**Data section**
⟨
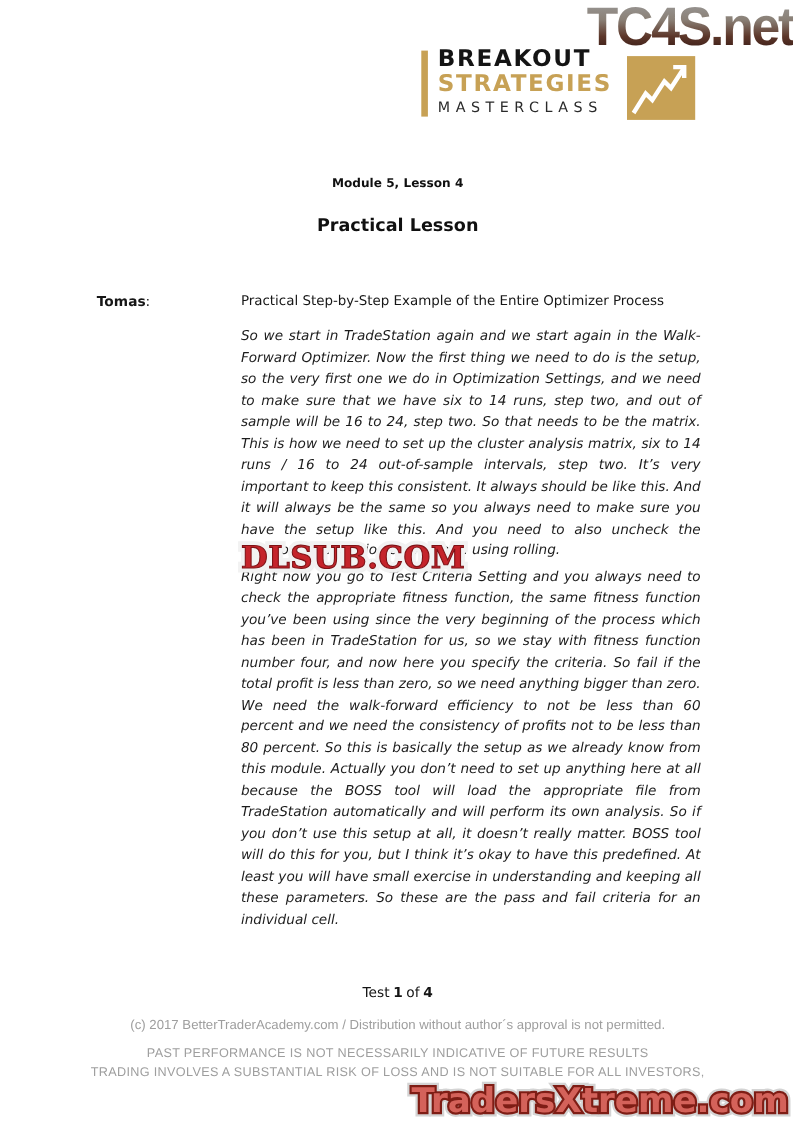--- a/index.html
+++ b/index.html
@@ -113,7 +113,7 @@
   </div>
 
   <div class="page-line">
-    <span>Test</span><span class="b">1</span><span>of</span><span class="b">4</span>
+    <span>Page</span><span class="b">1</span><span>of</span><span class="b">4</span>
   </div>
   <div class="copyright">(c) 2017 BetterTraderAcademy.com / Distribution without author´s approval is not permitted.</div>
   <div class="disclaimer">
⟩
**Exercise**
Copy out every line from the data above that has "span" in it.

**Exercise answer**
-    <span>Test</span><span class="b">1</span><span>of</span><span class="b">4</span>
+    <span>Page</span><span class="b">1</span><span>of</span><span class="b">4</span>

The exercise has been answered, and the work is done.